The forward curve has not provided much financial incentive for injections, the firm said.
“The low level of contango at Henry has not rewarded discretionary injections, as is the case with Katy and Houston Ship Channel,” Energy Aspects said. “Given the sizeable share of regional storage that is merchant-driven or arbitrage-driven, there is no financial incentive to inject gas into storage.”
In August bidweek trading, prices generally moved lower throughout the Gulf Coast and Texas, tracking closely with Henry Hub. Houston Ship Channel averaged $2.85, down 16 cents m/m, while Tennessee Line 500 gave up 17 cents to $2.75.
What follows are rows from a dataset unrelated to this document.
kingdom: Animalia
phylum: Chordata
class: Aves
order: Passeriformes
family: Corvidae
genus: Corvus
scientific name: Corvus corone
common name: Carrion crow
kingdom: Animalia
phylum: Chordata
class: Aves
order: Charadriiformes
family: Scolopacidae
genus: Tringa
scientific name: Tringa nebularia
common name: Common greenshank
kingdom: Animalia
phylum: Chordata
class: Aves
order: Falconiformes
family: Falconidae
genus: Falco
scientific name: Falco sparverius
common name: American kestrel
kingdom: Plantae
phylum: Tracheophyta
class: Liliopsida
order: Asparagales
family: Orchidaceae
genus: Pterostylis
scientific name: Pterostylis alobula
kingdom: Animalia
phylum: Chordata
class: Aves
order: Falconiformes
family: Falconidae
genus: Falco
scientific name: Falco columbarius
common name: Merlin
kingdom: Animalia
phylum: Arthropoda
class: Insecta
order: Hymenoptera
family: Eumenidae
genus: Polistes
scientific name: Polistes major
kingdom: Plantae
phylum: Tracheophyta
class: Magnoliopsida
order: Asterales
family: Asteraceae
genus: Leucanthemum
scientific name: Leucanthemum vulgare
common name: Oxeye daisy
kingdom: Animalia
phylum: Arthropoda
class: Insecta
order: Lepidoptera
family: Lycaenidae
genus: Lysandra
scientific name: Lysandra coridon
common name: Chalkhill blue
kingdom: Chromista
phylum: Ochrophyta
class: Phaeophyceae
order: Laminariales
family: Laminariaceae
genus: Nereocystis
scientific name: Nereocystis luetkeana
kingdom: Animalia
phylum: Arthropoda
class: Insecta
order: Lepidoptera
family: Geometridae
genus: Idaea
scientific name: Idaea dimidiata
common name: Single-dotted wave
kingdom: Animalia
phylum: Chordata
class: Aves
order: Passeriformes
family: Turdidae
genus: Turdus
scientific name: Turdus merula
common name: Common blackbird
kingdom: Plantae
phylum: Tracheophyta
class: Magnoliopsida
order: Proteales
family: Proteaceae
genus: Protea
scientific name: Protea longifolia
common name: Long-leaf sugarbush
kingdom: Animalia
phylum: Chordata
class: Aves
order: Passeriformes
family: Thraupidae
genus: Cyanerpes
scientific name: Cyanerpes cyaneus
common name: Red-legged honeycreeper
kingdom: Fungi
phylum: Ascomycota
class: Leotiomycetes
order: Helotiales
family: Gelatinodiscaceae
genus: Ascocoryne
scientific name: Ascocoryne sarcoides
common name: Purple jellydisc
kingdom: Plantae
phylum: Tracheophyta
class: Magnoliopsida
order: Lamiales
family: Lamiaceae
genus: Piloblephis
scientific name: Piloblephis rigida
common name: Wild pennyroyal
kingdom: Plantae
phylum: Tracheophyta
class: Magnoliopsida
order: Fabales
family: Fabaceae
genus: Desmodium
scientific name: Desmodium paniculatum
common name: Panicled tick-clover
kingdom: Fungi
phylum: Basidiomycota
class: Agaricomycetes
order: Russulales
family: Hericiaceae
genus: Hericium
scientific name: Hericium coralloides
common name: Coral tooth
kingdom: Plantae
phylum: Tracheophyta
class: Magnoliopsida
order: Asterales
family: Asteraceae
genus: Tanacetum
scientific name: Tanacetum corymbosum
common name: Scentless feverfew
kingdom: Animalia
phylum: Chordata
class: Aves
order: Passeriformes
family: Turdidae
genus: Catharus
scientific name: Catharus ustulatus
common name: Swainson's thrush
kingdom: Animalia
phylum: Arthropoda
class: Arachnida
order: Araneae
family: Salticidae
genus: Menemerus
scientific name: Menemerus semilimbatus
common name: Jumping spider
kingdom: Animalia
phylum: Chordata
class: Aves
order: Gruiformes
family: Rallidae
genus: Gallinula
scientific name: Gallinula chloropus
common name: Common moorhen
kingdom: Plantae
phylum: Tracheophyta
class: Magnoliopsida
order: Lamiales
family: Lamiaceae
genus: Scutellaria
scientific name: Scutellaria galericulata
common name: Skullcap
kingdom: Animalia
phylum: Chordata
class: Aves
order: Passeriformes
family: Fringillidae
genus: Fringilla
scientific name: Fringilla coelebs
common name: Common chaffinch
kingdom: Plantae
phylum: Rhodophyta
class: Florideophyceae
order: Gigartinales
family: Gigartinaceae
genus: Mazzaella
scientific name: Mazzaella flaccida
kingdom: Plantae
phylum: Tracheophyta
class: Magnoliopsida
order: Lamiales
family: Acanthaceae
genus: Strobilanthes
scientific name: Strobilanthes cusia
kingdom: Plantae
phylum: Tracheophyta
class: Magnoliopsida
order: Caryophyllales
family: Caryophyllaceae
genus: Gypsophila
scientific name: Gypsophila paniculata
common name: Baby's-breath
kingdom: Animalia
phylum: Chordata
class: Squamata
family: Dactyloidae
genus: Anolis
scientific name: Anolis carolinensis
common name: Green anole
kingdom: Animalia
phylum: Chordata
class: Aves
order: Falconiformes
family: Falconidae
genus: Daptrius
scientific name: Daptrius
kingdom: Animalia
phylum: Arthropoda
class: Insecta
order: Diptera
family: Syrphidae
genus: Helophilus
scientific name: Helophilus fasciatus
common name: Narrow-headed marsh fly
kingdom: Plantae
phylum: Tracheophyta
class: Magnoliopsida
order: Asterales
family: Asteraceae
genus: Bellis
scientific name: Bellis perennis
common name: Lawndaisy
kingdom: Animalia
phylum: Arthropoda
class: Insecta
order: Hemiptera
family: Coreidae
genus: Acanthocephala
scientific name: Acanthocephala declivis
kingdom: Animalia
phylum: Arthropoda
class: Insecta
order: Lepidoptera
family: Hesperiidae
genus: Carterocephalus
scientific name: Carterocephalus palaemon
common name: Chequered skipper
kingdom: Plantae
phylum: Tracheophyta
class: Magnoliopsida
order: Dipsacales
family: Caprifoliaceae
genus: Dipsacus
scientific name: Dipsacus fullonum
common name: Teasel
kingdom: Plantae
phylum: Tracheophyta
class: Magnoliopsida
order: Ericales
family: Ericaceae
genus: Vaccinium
West Texas bidweek prices strengthened but still traded well back of Henry as the region manages surging production and takeaway constraints. Waha added 7 cents m/m to $1.83.
In South Texas, Tennessee Zone 0 South dropped 17 cents to $2.66.
Infrastructure additions helped drive an increase in pipeline exports to Mexico in July, according to RBN Energy LLC analyst Sheetal Nasta.
“After idling near the 4.6 Bcf/d level for months, piped gas flows to Mexico raced to a record of more than 5 Bcf/d for the first time earlier in July, and have hung on to that level since,” Nasta said. “This new export volume signifies incremental demand for the U.S. gas market at a time when the domestic storage inventory is already approaching the five-year low.
“At the same time, it would also signify some much-needed relief for Permian Basin producers hoping to avert disastrous takeaway constraints — that is, if the export growth is happening where it’s needed the most, from West Texas.”
While exports from the Desert Southwest and Waha have contributed to the recent record-level flows across the southern border, “the biggest bump this month has come from South Texas, where more capacity was added recently on the U.S. side,” Nasta said.
Exports out of South Texas had leveled off at around 3.5 Bcf/d since December, “until July, when flows rose to nearly 3.7 Bcf/d, with increases on Kinder Morgan’s Border Pipeline as well as on NET Mexico,” Nasta said. “…Capacity on the Mexico side also got a boost from the new 600 MMcf/d Nueva Era Pipeline.”
A wave of new transport projects — designed to serve gas-fired generation demand in Mexico — are expected to enter service over the next few years, Nasta noted, signifying new demand and takeaway for Permian and Eagle Ford Shale supply. “As such, their timing will continue to be the driving factor in the Texas — as well as the U.S. — gas market balance over the next few years. The precipitous increase in recent weeks is a reminder that, given the wild-card effect of the downstream projects, the growth is likely to occur in fits and starts.”
In the West, after a July heat wave sparked some record-high spot prices, the volatile and constrained SoCal Citygate saw a hefty mark-up in August bidweek, adding $5.57 m/m to average $9.50.
Day-ahead prices at SoCal Citygate — still prone to spikes due to ongoing constraints on pipeline imports into Southern California and limited use of the Aliso Canyon storage field — averaged nearly $40 on July 23, when triple digit heat drove up power prices and demand for gas-fired electric generation. Southern California Gas has recently been forced to compete with heat-driven demand further upstream as prices throughout the region were trading at premiums to close out July.
Bidweek traders clearly felt compelled to brace for more of the same in August, as other locations in Southern California and the Desert Southwest surged. SoCal Border Average climbed $1.47 to $4.19, while Kern Delivery averaged $6.17, up $3.31 m/m.
Further upstream, a number of Rockies points gained double digits for August bidweek. Cheyenne Hub added 14 cents to $2.34, while Kern River gained 17 cents to $2.42.